If that was not the case then there would be a large incentive for these companies to keep their enhancements proprietary so as to gain a competitive edge on the others, which would result in the companies only submitting enhancements which they felt would give them no competive benefits if kept to themselves, thus hampering the overall progress of the project.
The reason the Linux devs doesn't make it easy to keep proprietary out of tree drivers is because they want to enforce the creation of open source in-tree drivers.
This has in turn had a great impact on the availability of open source drivers as many companies find it's much easier to simply submit either a open driver or the necessary specs to make one instead of maintaining their own out-of-tree proprietary driver.
This also benefits other systems than Linux as these open source drivers are often dual-licenced and in the case they are not it's much easier to reverse-engineer from full driver source code than it is from black box hardware.

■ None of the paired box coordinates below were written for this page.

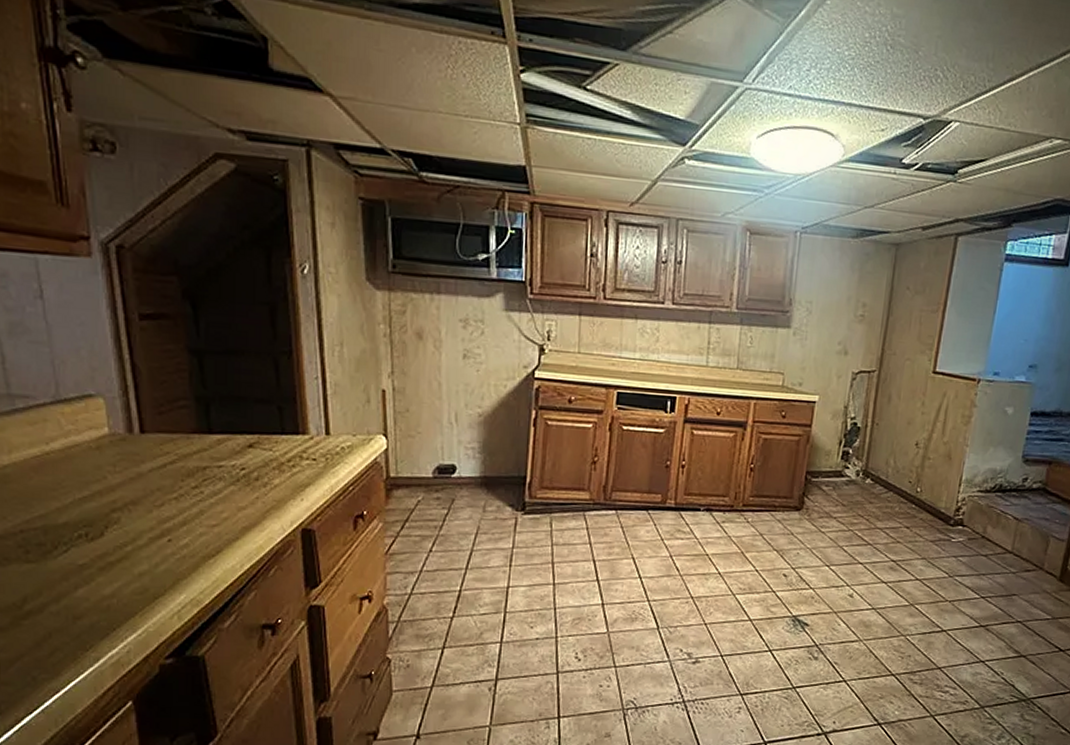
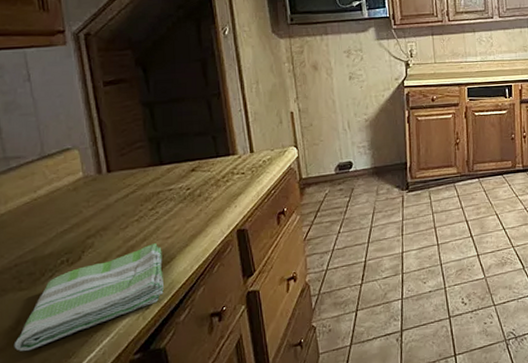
dish towel: none [18,530,206,635] -> present [14,243,164,351]

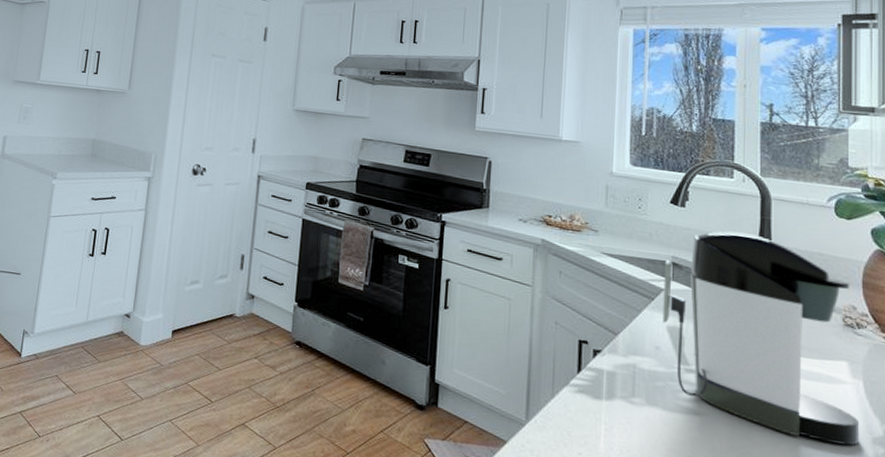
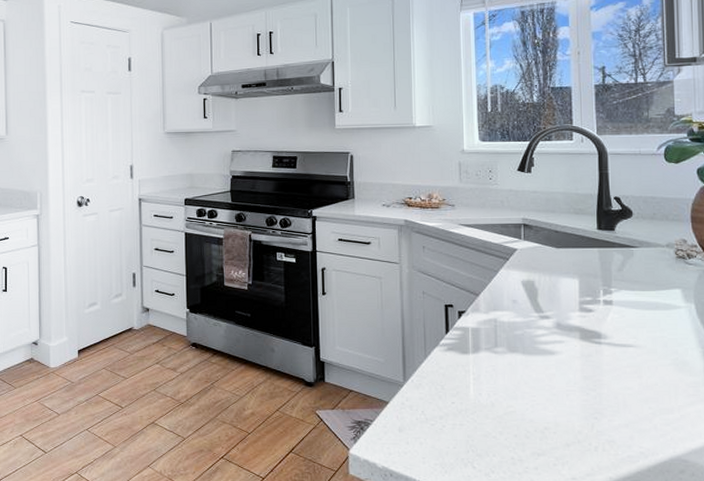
coffee maker: present [662,231,859,446] -> none [516,188,693,361]

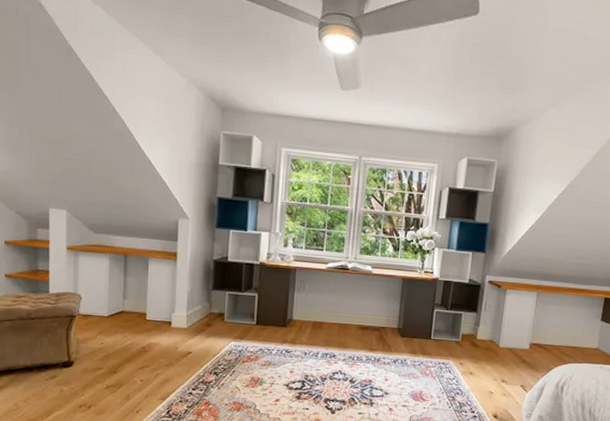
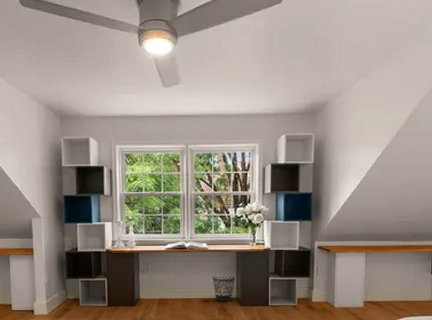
wastebasket: none [373,301,399,332] -> present [212,275,235,302]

Looking past the driver interface, if the 'proprietary Linux' did things better and the 'open Linux' wanted those enhancements they would then have to duplicate those efforts, how can you see this as an improvement on what we have now, where thanks to the GPL these enhancements directly make their way into the project without any need for duplicated effort?
There's really no competition when one of the participants can take anything the other does and not have to give anything back themselves.
FreeBSD has turned out to be so much better as a desktop system since Apple decided to use it as part of their OSX?